Group wants to save Head Start program
By LEE HENDREN, T&D Staff Writer Thursday, April 17, 20035 comment(s) | Default | Large
While public school teachers from across South Carolina rallied against state budget cuts at the Statehouse, advocates of early childhood education want to be heard too.
The National Head Start Association held a conference call media briefing Wednesday from the National Press Club in Washington to defend continued federal funding for Head Start.
"It's not a program in crisis. It's doing fine," said Dr. George L. Askew, founder of Docs for Tots. Saving Head Start "is a fight we shouldn't have to be in."
NHSA says the Bush administration intends to dismantle Head Start and replace it with a block grant program for individual states to set up their own programs.
That would create "turmoil and confusion," require current vendors to rebid for the contracts, increase administrative costs and eliminate stringent national standards, said Allyson Cline, national director of the United Way of America's Success by 6 program.
A nation that wants to build a strong economy and believes no child should be left behind can ill afford to neglect the educational foundations of 900,000 children a year, Cline said.
Cline rejected the idea of moving the program to the Department of Education from the Department of Health and Human Services, which she said has the expertise to administer all facets of the program.
"Education needs to be a part of the program, but not be the program," she explained.
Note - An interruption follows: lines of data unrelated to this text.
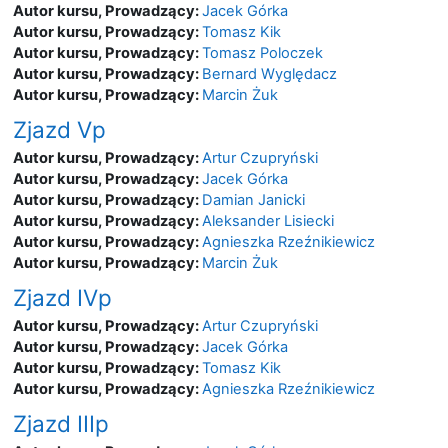
Autor kursu, Prowadzący:
Jacek Górka
Autor kursu, Prowadzący:
Tomasz Kik
Autor kursu, Prowadzący:
Tomasz Poloczek
Autor kursu, Prowadzący:
Bernard Wyględacz
Autor kursu, Prowadzący:
Marcin Żuk
Zjazd Vp
Autor kursu, Prowadzący:
Artur Czupryński
Autor kursu, Prowadzący:
Jacek Górka
Autor kursu, Prowadzący:
Damian Janicki
Autor kursu, Prowadzący:
Aleksander Lisiecki
Autor kursu, Prowadzący:
Agnieszka Rzeźnikiewicz
Autor kursu, Prowadzący:
Marcin Żuk
Zjazd IVp
Autor kursu, Prowadzący:
Artur Czupryński
Autor kursu, Prowadzący:
Jacek Górka
Autor kursu, Prowadzący:
Tomasz Kik
Autor kursu, Prowadzący:
Agnieszka Rzeźnikiewicz
Zjazd IIIp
Head Start also addresses a child's physical and emotional health issues, and provides services to the entire family.
About 87 percent of Head Start children get a medical screening, and of those, one-fourth are found to need additional services.
Three-fourths of the children get the additional services they need, Askew said. The reason the rest don't is primarily because providers are not available to them, he said.
Medical, emotional and school readiness services give children "a head start and a leg up," but 40 percent of at-risk children slip through that safety net and are not served by Head Start, Askew said.
Head Start is a program that works and should be expanded, not replaced with an unproven "pig in a poke," said the NHSA board chairman, Ron Herndon of Portland, Ore.